> _Problem to work on_: Whenever a line in the entries below contains the string "linejoin", copy that line.

> _Input records_:

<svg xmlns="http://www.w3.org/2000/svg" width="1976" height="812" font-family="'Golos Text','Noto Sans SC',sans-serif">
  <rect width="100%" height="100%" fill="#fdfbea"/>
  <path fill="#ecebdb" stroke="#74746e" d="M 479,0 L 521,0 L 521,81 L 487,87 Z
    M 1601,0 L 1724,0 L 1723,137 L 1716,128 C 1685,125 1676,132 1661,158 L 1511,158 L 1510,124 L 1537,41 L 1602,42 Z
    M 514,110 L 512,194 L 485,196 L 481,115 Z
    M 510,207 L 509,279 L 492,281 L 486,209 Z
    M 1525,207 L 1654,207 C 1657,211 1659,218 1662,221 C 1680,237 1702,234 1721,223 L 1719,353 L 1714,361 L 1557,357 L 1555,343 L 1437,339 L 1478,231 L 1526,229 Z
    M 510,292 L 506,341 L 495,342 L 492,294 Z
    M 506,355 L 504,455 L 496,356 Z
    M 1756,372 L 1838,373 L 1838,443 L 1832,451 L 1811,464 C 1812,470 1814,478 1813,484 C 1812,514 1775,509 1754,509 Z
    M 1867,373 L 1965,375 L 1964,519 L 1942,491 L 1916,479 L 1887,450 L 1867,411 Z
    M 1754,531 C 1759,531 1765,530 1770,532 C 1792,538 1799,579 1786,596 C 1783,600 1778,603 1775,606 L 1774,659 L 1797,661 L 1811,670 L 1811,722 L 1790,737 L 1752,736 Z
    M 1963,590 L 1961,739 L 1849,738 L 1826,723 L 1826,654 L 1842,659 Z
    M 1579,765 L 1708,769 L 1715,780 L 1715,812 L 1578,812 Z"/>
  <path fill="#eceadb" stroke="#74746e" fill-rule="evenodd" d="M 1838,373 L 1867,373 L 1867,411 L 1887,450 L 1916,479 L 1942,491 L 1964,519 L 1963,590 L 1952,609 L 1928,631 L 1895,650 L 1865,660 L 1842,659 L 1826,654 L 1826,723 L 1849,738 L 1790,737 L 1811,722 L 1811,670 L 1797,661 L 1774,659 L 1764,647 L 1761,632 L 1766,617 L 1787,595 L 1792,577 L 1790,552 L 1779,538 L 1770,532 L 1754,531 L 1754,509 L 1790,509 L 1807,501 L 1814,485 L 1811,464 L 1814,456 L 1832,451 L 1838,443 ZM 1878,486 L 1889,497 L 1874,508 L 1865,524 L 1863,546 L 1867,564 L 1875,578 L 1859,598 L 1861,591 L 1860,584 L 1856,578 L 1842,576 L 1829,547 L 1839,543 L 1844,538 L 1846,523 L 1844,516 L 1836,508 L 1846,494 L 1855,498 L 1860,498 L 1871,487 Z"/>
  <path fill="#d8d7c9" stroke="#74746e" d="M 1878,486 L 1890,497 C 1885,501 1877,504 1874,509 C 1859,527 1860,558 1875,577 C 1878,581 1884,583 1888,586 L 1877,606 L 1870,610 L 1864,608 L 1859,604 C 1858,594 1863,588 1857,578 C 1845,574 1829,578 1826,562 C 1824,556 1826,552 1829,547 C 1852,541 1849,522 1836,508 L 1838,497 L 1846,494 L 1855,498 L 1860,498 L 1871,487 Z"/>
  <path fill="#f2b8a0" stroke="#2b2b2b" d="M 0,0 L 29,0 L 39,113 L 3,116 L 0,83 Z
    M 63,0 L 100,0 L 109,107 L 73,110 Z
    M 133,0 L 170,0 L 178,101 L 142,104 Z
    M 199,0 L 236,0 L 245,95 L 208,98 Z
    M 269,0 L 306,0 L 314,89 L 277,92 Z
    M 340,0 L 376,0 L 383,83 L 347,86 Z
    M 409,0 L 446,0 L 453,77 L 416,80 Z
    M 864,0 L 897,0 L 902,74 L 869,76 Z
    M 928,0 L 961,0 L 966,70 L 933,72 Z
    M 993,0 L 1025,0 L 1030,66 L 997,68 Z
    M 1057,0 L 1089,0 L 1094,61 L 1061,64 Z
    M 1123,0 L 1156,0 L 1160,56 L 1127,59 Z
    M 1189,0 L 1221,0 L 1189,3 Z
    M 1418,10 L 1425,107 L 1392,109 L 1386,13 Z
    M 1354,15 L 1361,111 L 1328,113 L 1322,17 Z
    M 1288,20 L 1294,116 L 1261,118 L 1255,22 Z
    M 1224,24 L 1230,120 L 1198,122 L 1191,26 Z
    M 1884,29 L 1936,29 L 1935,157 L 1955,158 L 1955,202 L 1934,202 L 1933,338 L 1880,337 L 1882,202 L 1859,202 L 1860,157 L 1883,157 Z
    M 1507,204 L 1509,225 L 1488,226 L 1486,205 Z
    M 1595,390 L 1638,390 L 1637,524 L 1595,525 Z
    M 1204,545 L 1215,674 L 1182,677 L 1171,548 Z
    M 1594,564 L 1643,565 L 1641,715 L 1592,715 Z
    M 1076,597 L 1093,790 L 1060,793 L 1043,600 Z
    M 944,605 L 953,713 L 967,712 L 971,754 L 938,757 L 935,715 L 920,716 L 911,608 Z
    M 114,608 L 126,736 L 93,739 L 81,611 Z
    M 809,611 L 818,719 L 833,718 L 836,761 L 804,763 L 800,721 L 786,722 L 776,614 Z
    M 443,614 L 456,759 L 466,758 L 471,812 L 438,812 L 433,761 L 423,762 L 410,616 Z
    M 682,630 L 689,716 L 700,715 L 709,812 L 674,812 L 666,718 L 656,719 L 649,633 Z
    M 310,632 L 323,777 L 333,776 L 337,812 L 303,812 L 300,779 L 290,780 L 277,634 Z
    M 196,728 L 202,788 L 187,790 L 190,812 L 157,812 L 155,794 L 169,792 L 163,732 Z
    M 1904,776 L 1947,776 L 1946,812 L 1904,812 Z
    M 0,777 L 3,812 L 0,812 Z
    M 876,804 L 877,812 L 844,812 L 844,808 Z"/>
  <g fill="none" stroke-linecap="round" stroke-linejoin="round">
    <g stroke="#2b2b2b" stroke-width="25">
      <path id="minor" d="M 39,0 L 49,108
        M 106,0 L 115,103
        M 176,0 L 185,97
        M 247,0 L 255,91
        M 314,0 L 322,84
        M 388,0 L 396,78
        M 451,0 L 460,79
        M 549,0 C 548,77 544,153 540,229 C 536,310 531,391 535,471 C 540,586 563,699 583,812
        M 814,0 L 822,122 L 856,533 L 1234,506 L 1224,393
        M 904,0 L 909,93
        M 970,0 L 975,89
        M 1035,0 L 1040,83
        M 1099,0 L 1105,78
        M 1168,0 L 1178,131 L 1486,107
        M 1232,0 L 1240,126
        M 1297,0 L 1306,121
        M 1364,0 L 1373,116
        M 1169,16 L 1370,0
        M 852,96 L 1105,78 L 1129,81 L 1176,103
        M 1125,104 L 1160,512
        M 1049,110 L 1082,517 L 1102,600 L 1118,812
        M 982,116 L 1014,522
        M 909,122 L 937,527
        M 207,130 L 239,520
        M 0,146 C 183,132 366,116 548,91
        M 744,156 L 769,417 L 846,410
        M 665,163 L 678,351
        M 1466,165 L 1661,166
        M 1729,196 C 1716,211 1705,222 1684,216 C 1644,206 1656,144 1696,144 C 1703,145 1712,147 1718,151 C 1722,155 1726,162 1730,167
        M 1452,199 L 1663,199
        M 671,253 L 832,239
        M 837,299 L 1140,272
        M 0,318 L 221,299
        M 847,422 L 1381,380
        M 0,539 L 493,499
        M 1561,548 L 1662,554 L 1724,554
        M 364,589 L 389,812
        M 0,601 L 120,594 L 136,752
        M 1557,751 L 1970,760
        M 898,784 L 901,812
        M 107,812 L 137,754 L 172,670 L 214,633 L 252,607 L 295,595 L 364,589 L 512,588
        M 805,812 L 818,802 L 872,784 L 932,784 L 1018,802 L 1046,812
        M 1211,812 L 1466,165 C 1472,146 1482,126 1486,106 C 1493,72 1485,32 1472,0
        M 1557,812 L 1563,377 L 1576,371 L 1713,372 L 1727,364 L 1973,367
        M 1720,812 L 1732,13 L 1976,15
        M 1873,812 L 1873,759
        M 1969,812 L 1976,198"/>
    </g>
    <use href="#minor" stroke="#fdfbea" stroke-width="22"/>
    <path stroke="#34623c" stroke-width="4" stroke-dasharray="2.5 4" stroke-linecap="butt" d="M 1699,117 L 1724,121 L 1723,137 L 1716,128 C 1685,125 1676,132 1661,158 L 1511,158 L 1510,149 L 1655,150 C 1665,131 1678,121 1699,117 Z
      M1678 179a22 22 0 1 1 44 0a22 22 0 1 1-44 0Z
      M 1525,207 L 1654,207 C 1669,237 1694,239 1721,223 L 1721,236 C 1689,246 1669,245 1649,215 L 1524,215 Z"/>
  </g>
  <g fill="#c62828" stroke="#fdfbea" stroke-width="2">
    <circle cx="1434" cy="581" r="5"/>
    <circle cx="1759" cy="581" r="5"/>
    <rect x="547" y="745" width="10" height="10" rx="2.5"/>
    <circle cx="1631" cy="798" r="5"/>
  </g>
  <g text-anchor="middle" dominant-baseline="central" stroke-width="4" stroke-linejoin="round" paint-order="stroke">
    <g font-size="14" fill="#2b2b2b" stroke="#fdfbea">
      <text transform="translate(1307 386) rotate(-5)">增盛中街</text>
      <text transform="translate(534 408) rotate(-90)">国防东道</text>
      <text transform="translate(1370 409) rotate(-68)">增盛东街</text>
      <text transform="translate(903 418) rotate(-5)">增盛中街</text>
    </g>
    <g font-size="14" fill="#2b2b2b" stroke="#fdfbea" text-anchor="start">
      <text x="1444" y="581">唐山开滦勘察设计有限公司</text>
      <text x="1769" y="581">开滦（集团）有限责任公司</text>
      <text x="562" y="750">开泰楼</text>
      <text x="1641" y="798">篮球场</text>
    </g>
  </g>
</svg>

> _The answer_:
  <g fill="none" stroke-linecap="round" stroke-linejoin="round">
  <g text-anchor="middle" dominant-baseline="central" stroke-width="4" stroke-linejoin="round" paint-order="stroke">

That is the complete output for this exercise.